Free Mobile : la justice donne finalement raison à une commune dans son opposition à une antenne

Free Mobile : la justice donne finalement raison à une commune dans son opposition à une antenne

Après avoir été renvoyée dans les cordes et invitée à revoir sa copie, une commune gagne finalement face à Free. “C’est sans erreur d’appréciation que le maire s’est opposé à la déclaration préalable”, a estimé la justice.

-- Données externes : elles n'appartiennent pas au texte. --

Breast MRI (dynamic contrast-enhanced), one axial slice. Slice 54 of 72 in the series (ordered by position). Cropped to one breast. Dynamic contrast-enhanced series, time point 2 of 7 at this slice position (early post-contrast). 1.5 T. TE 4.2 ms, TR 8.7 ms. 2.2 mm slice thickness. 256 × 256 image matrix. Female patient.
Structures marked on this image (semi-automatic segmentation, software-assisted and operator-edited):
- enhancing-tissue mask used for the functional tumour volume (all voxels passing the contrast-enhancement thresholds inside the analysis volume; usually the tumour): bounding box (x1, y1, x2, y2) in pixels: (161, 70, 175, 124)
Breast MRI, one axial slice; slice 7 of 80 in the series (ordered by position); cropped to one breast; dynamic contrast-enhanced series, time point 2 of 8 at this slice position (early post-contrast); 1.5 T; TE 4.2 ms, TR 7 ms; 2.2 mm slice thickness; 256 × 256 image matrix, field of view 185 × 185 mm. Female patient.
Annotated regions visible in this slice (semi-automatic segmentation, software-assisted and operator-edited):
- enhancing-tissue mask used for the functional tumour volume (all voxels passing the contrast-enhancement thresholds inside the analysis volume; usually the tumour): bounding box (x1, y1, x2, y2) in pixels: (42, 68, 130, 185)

Début 2020, le maire Jean-Michel Brard s’était opposé au projet d’implantation d’un pylône de 36 mètre par Free Mobile au Cartron du Champ Chesneau, à Pornic, dans le département de la Loire-Atlantique. L’édile soulignait le fait que le projet de l’opérateur était une “extension de l’urbanisation” et ne respectait de ce fait pas le code l’urbanisme.

Dans un premier temps, la juge des référés du tribunal administratif de Nantes avait invité le maire à revoir sa copie. Celle-ci avait notamment rappelé les engagements pris par l’opérateur en matière de couverture. Elle avait aussi souligné le fait que la commune de Pornic “ne verse au dossier aucun élément probant” et ne fait pas valoir “un motif d’intérêt général qui s’opposerait au projet”. Et d’ajouter que le territoire de la commune “n’est pas entièrement couvert par les réseaux”.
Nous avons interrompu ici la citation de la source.